Il y a une façon brutalement simple de faire le bilan de l’an I du gouvernement Legault.
C’est de dire que si des élections avaient lieu demain matin, la CAQ démolirait, pulvériserait, atomiserait ses rivaux.
Elle gagnerait avec une majorité beaucoup plus forte que l’an dernier.
Cette domination, elle la doit autant à ses mérites qu’aux circonstances.
Commençons par ces dernières.
Seule
D’abord, la CAQ est seule sur la piste de danse.
Le PQ et le PLQ ont subi les pires défaites de leur histoire et en ont pour des années à se remettre.
En montrant ses fesses à QS pour le séduire, le PQ a abandonné le centre à la CAQ et provoqué la migration d’un tas d’ex-péquistes vers elle.
En instruisant un odieux procès permanent pour xénophobie du Québec français, le PLQ s’est transformé en étranger dans sa propre maison.
Québec solidaire n’est pas sur une trajectoire ascendante très visible depuis un an.
On vote QS pour se faire plaisir. Plusieurs jeunes m’ont confié avoir voté QS parce qu’ils savaient que le parti ne prendrait pas le pouvoir.
La CAQ bénéficie aussi de la bonne tenue de l’économie et de finances publiques saines.
Reconnaissons-lui cependant d’indéniables mérites.
On pourrait certes faire une longue liste de coches mal taillées. Mais seuls les mordus de la politique s’en soucient.
L’électeur moyen, lui, voit la forêt, pas chaque arbre, et sait pardonner.

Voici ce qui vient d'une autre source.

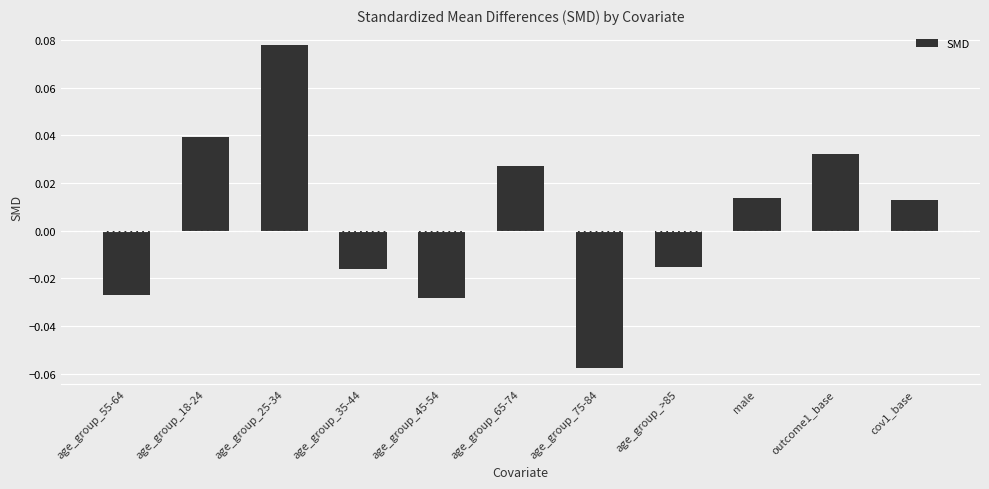

Which label corresponds to the smallest value in the chart?

age_group_75-84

Le jour de l’élection, dans l’isoloir, s’il n’a pas une conviction idéologique forte, il fonde son choix sur une impression générale de relative compétence et d’intégrité.

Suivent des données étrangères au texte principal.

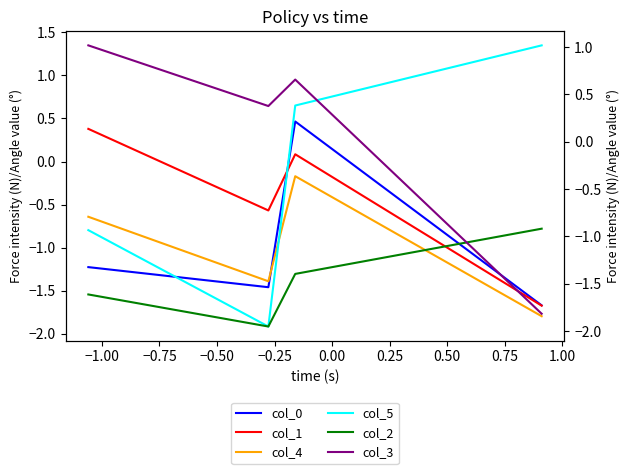

What is the value of the col_3 point at the 4th from the left?

-1.8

Par ailleurs, je l’ai dit, le redis et le redirai encore : la majorité francophone est nationaliste et modérée.
Elle veut sentir que son identité, qu’elle a raison d’estimer fragile, est prise en compte et défendue.
La CAQ le fait, même si elle pourrait mieux le faire.
La loi 21 sur la laïcité était un strict minimum, mais après les sermons du cardinal Couillard, le vin de dépanneur passe pour un grand cru.
Augmenter les volumes d’immigration après les avoir baissés pendant une petite année est idiot et non justifié par la démagogie sur la pénurie de main-d’œuvre.
Mais au moins, il n’est plus tabou de dire que tout n’est pas uniformément merveilleux dans ce domaine.
Le gouvernement est attendu avec impatience sur le front linguistique.
Au total, le moral de la nation a pris du mieux. Après Philippe Couillard, c’est un printemps psychologique.
Tôt ou tard
Ce qui vaut pour le nationalisme vaut pour les questions économiques et sociales : là aussi, les Québécois sont des pragmatiques, jamais très éloignés du centre.
Le gouvernement l’a compris et navigue dans le milieu de la rivière, dans la zone de confort de l’électorat.
Le premier défi pour la CAQ viendra si l’économie plonge.
Le second surgira quand ce mélange de fédéralistes et de souverainistes se sera fait dire non, non, non, et encore non par Ottawa et le Canada anglais.
Un jour, il y aura un moment de vérité.